(Items listed in a dataset)
------------

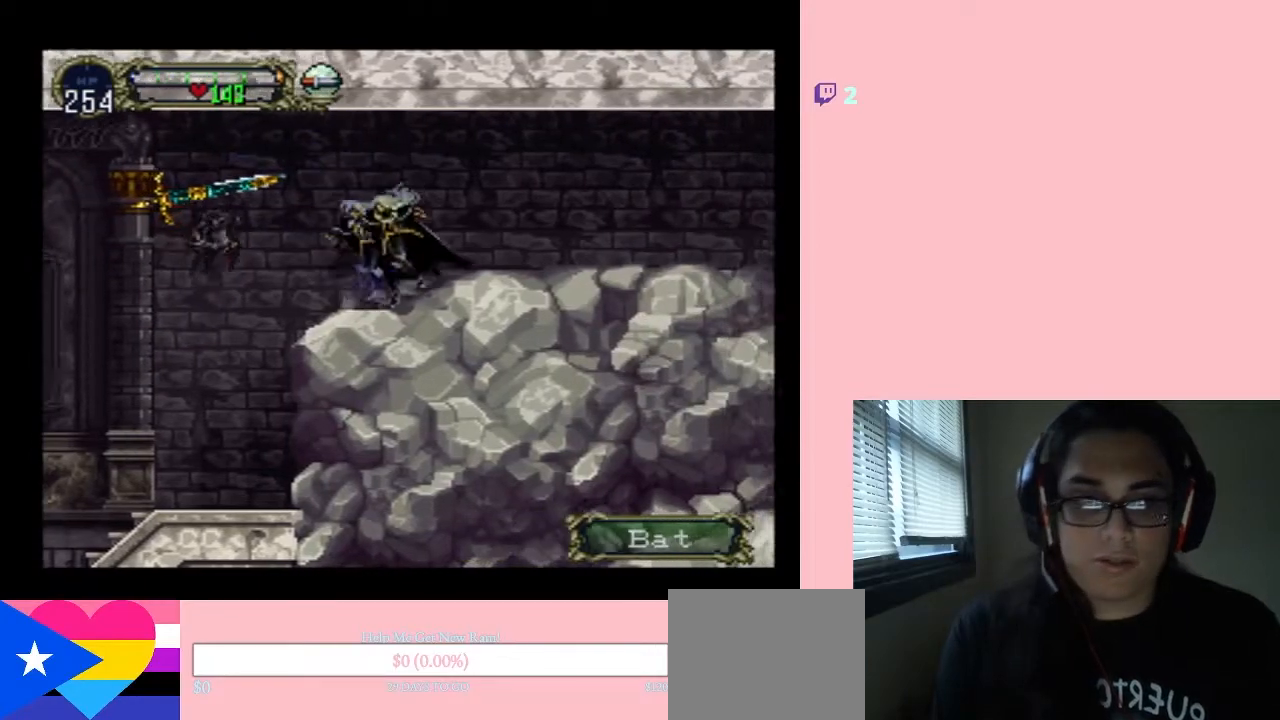
{"buttons": [], "left_stick": "center", "right_stick": "center", "events": [[117, "X", "down"], [217, "X", "up"], [367, "DPAD_RIGHT", "up"], [367, "X", "down"], [467, "X", "up"]]}
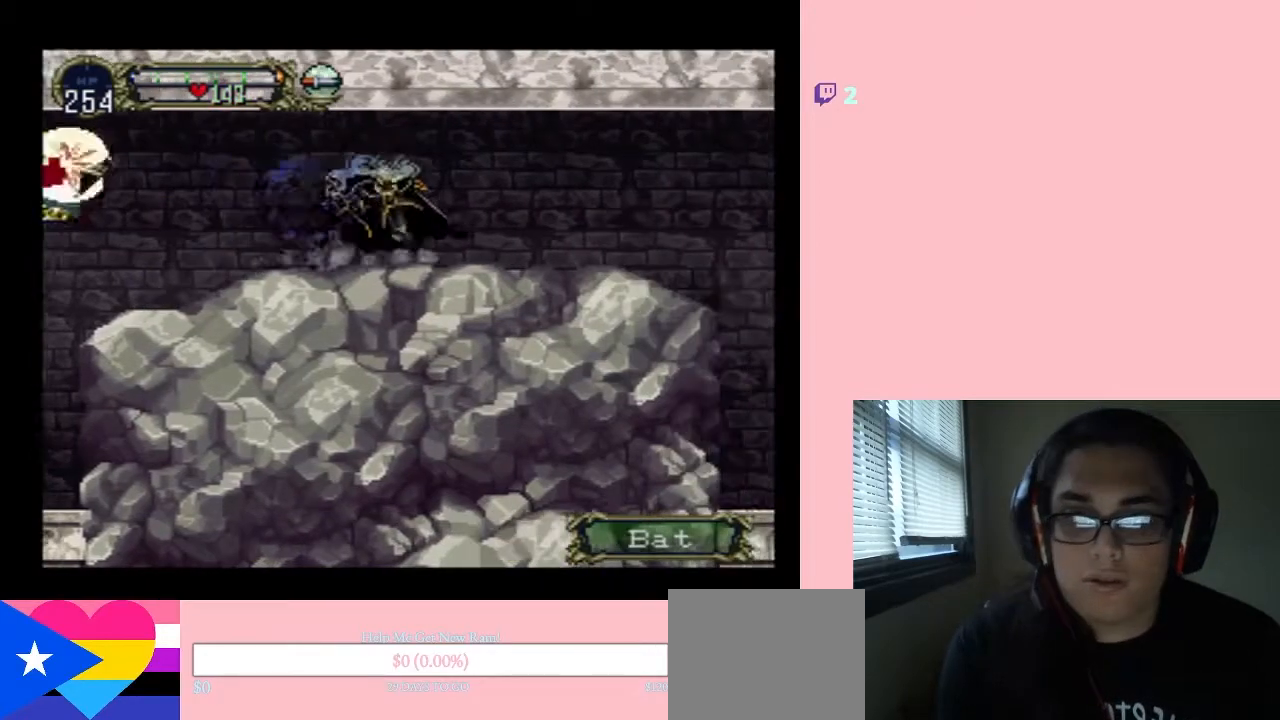
{"buttons": [], "left_stick": "center", "right_stick": "center", "events": [[117, "X", "down"], [200, "X", "up"], [383, "X", "down"], [483, "X", "up"]]}
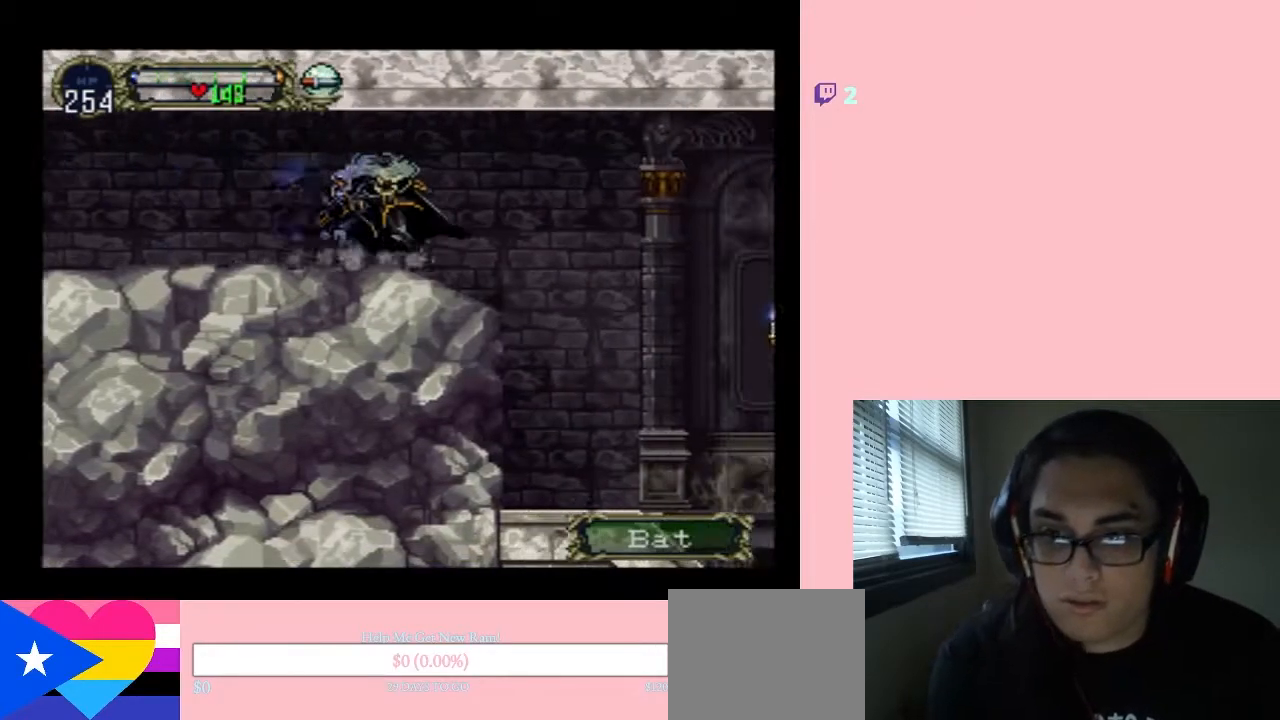
{"buttons": ["DPAD_RIGHT"], "left_stick": "center", "right_stick": "center", "events": [[83, "X", "down"], [217, "X", "up"], [367, "DPAD_RIGHT", "down"]]}
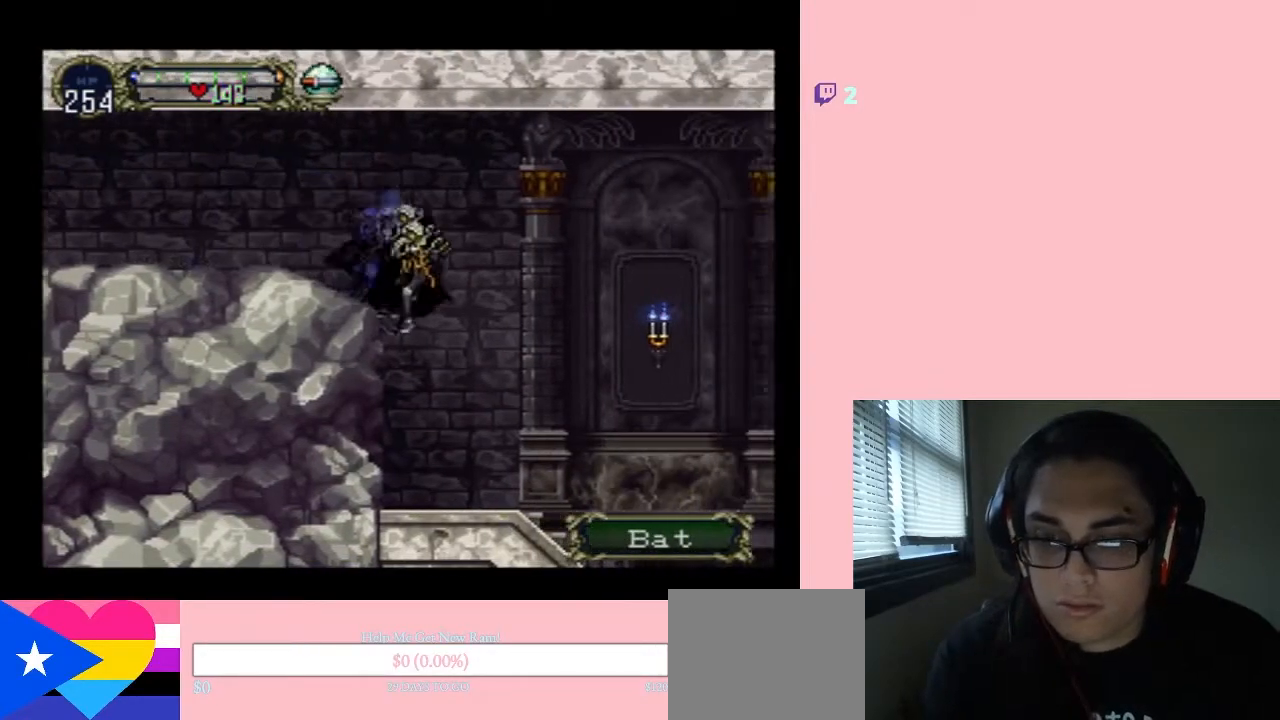
{"buttons": ["DPAD_LEFT"], "left_stick": "center", "right_stick": "center", "events": [[200, "DPAD_LEFT", "down"], [267, "DPAD_RIGHT", "up"], [350, "X", "down"], [483, "X", "up"]]}
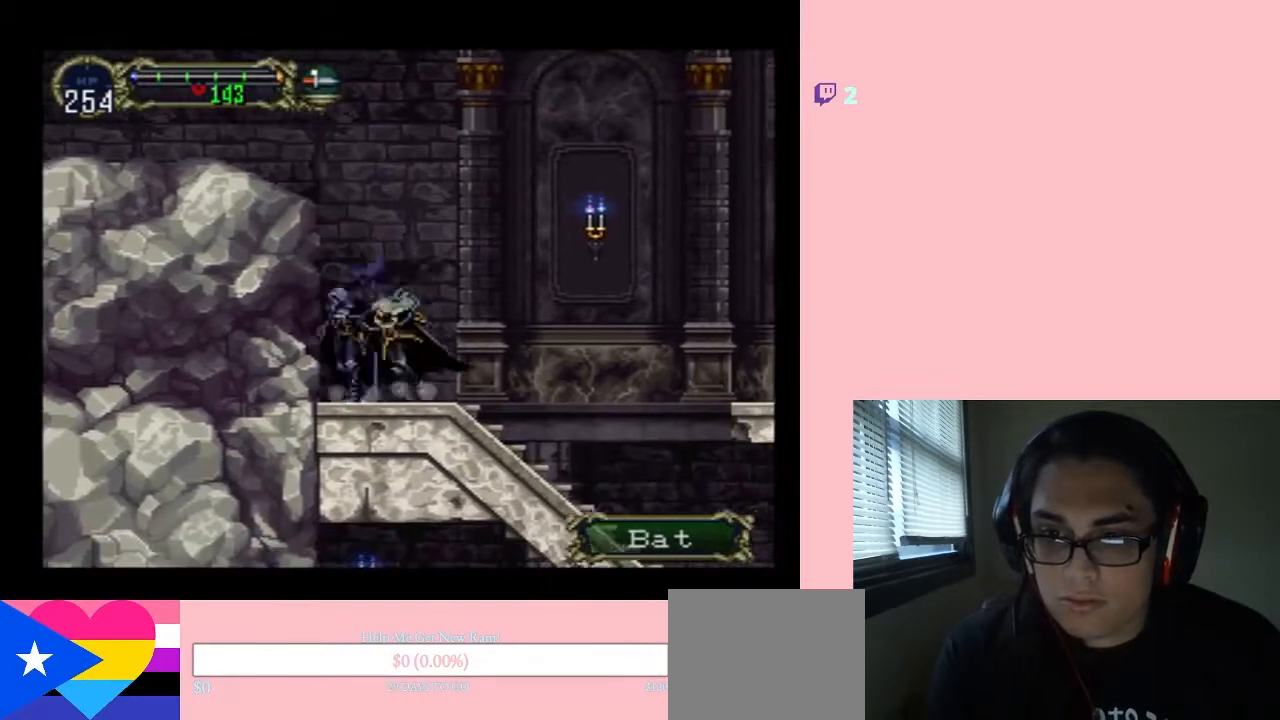
{"buttons": ["X"], "left_stick": "center", "right_stick": "center", "events": [[117, "X", "down"], [250, "X", "up"], [367, "DPAD_LEFT", "up"], [400, "X", "down"]]}
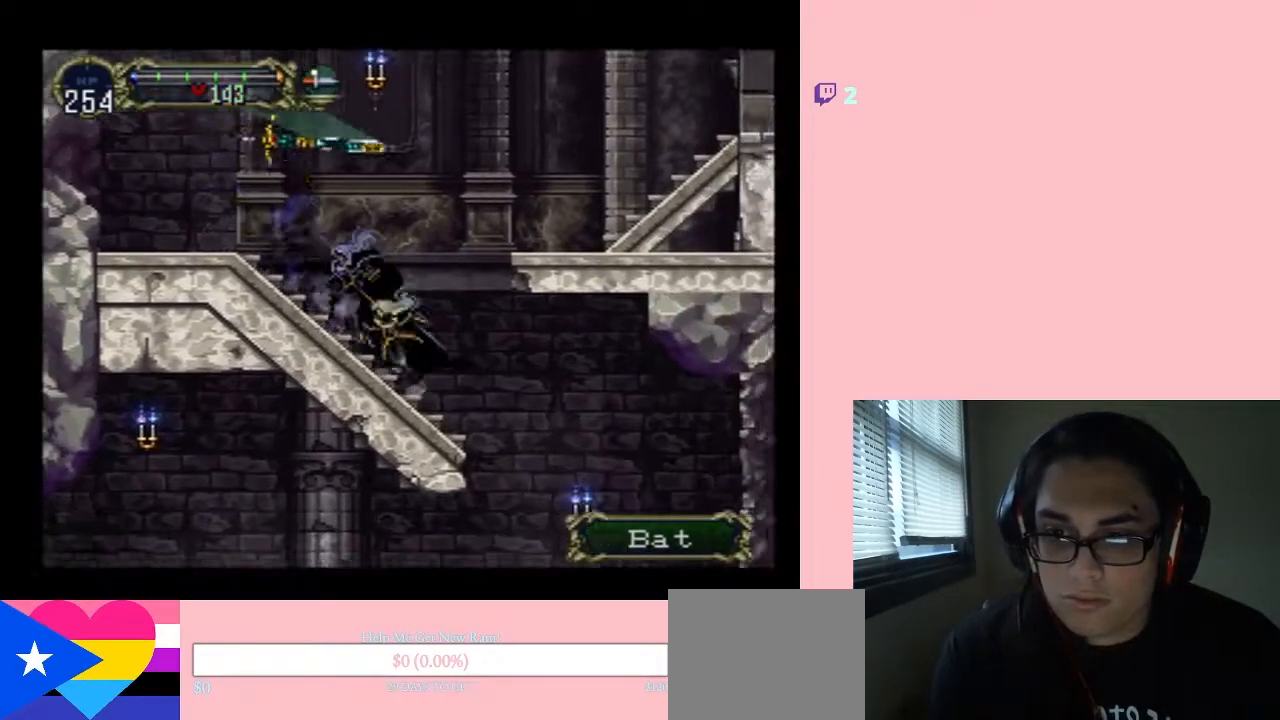
{"buttons": [], "left_stick": "center", "right_stick": "center", "events": [[17, "X", "up"], [167, "X", "down"], [300, "X", "up"]]}
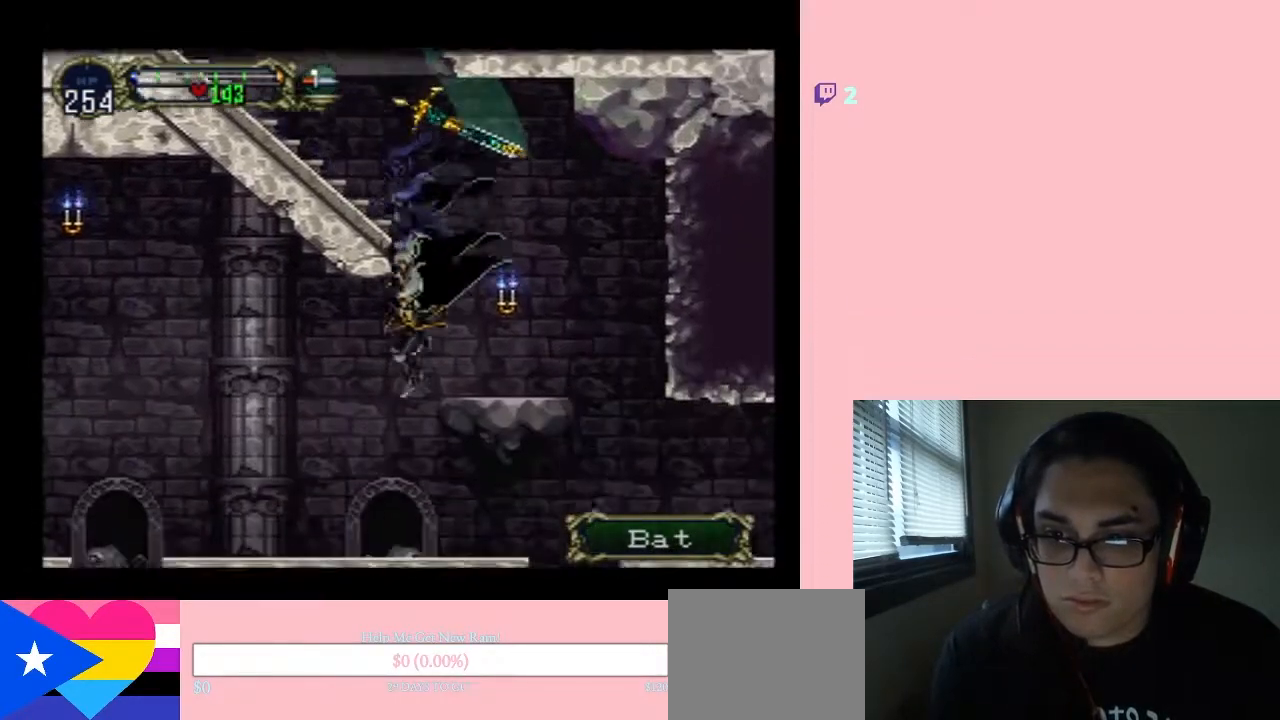
{"buttons": [], "left_stick": "center", "right_stick": "center", "events": [[233, "X", "down"], [367, "X", "up"]]}
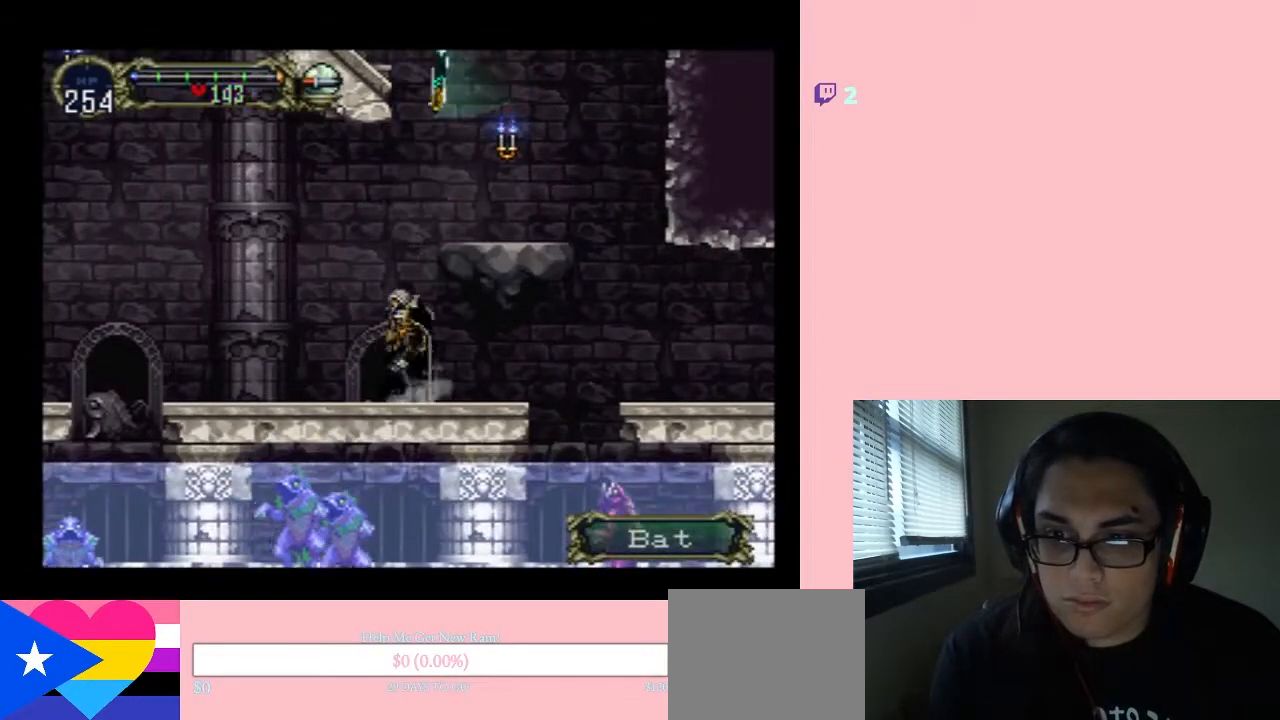
{"buttons": ["B", "DPAD_RIGHT"], "left_stick": "center", "right_stick": "center", "events": [[50, "X", "down"], [133, "X", "up"], [200, "DPAD_RIGHT", "down"], [450, "B", "down"]]}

------------

- **YOUR GOAL**
Excluding the pictures, transcribe each entry above word for word.

- **SOLUTION TO THE PROBLEM**
{"buttons": [], "left_stick": "center", "right_stick": "center", "events": [[117, "X", "down"], [217, "X", "up"], [367, "DPAD_RIGHT", "up"], [367, "X", "down"], [467, "X", "up"]]}
{"buttons": [], "left_stick": "center", "right_stick": "center", "events": [[117, "X", "down"], [200, "X", "up"], [383, "X", "down"], [483, "X", "up"]]}
{"buttons": ["DPAD_RIGHT"], "left_stick": "center", "right_stick": "center", "events": [[83, "X", "down"], [217, "X", "up"], [367, "DPAD_RIGHT", "down"]]}
{"buttons": ["DPAD_LEFT"], "left_stick": "center", "right_stick": "center", "events": [[200, "DPAD_LEFT", "down"], [267, "DPAD_RIGHT", "up"], [350, "X", "down"], [483, "X", "up"]]}
{"buttons": ["X"], "left_stick": "center", "right_stick": "center", "events": [[117, "X", "down"], [250, "X", "up"], [367, "DPAD_LEFT", "up"], [400, "X", "down"]]}
{"buttons": [], "left_stick": "center", "right_stick": "center", "events": [[17, "X", "up"], [167, "X", "down"], [300, "X", "up"]]}
{"buttons": [], "left_stick": "center", "right_stick": "center", "events": [[233, "X", "down"], [367, "X", "up"]]}
{"buttons": ["B", "DPAD_RIGHT"], "left_stick": "center", "right_stick": "center", "events": [[50, "X", "down"], [133, "X", "up"], [200, "DPAD_RIGHT", "down"], [450, "B", "down"]]}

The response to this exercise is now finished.